» TEXT EXCERPT
-.-.-

# Mountain biking in Orange County NY where to Go



## ScottySkis (Apr 7, 2013)

I was wondering since I moved here if anyone knows a good places to go where I live in Orange County or where I be moving to in a few weeks in Southern Sullivan County or any websites that might help.


----------



## selski (Apr 8, 2013)

In Orange you can try Stewart. I hear it is vast, i have never been there. If you don' mind a drive you can go up past Mohonk and try Lippman park in Kerhonkson. Very cool place run by the Renegades bike club, they have a website and also offer tours. You can also come across to the Taconic Parkway and go to 909 (Taconic Hereford Multiple Use Area). Going North take a right onto Tyrell Road and go until you see the parking lot. The Fats in the Cats have a website with all of these spots listed.


----------



## BackLoafRiver (Apr 8, 2013)

Check out singletracks.com  They have a trail finder that should give you most of what you need to know. Not sure if there is anything there for you but it's worth looking into.


----------



## ScottySkis (Apr 9, 2013)

Thanks both all those ideas worked so far some great info.


----------



## ScottySkis (Sep 17, 2013)

Bump

So got to Newburgh Stewart Airport park is huge I like riding their you can get lost very easily lots if bike and walking , I recommend getting a map off internet because very easy to get lost when I go back I will bring a map, huge. Then I went to Liberty NY yesterday my sick day from work. Went to Walnut mountain lots of trail on actual mountain I like this place  a lot. Trees branches have been been removed lots of fun bike and walking trails. This place used to be a ski hill in 1920s and I see potential for hiking in winter for powder turns. I think I be going here a lot into it to cold to bike , and I live about 30 miles away. Anyone who is in the area who likes cross county trails in real hill I recommend coming here for sure.

-.-.-

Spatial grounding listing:
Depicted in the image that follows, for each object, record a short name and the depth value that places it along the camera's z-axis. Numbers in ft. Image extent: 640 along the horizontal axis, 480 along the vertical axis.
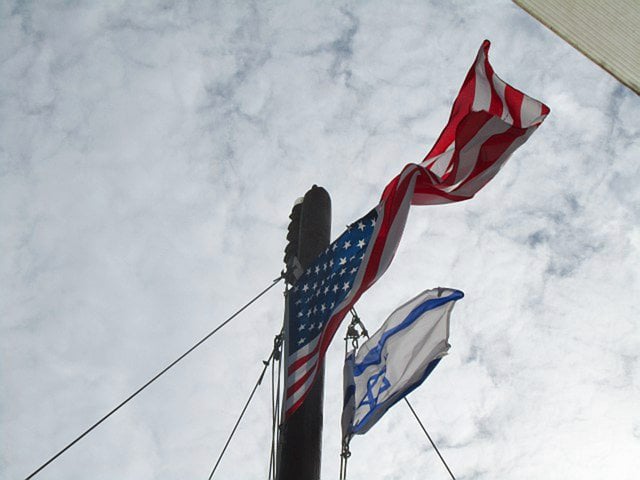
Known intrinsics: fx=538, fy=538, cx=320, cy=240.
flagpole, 15.65
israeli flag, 18.01
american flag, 17.69
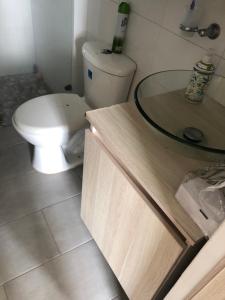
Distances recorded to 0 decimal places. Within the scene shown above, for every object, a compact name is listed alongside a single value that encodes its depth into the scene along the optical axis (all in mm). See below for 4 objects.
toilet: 1333
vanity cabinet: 648
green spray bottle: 1241
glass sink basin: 763
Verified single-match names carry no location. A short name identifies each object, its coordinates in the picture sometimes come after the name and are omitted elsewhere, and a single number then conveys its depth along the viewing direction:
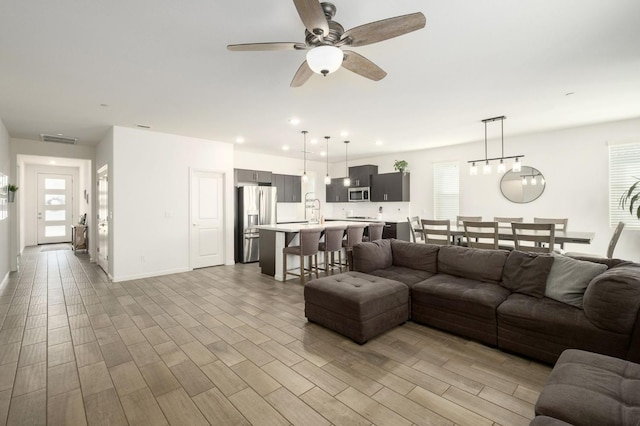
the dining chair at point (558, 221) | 4.78
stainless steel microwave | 8.02
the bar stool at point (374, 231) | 5.79
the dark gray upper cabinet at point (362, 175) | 8.02
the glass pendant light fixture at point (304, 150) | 5.54
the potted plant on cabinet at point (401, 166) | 7.29
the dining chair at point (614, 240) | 3.79
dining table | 3.77
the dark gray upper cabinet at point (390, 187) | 7.39
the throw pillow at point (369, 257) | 3.77
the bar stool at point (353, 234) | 5.28
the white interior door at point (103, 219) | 5.56
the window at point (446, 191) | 6.73
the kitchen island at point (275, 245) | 5.12
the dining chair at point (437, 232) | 4.59
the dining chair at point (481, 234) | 4.11
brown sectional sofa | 2.09
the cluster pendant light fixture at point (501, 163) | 4.56
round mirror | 5.62
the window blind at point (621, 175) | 4.70
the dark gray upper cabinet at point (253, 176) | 6.88
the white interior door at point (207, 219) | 5.97
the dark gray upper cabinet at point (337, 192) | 8.61
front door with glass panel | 9.84
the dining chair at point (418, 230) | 5.15
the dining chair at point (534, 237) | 3.69
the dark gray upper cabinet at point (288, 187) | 7.69
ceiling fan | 1.68
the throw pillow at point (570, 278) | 2.43
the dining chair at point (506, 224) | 4.49
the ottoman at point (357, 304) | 2.76
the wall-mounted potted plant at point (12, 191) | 5.65
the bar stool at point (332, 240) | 5.01
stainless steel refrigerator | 6.58
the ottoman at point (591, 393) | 1.24
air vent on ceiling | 5.80
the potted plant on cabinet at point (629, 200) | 4.54
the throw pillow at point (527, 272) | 2.74
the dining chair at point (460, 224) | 4.99
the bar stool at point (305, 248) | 4.70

-.-.-

» WHAT THIS EXERCISE ASKS
1 - Answer these questions about the mountain biking thread:
(a) Which club runs Lippman park?
(b) What website does BackLoafRiver recommend?
(c) According to the last post, what was Walnut mountain in the 1920s?
2 - Rewrite the stretch of the mountain biking thread from "## selski (Apr" through "these spots listed.", changing "Very cool" to "Really great".

» RESULTS BY TASK
1 -
(a) The Renegades bike club.
(b) singletracks.com
(c) A ski hill.

2 -
## selski (Apr 8, 2013)

In Orange you can try Stewart. I hear it is vast, i have never been there. If you don' mind a drive you can go up past Mohonk and try Lippman park in Kerhonkson. Really great place run by the Renegades bike club, they have a website and also offer tours. You can also come across to the Taconic Parkway and go to 909 (Taconic Hereford Multiple Use Area). Going North take a right onto Tyrell Road and go until you see the parking lot. The Fats in the Cats have a website with all of these spots listed.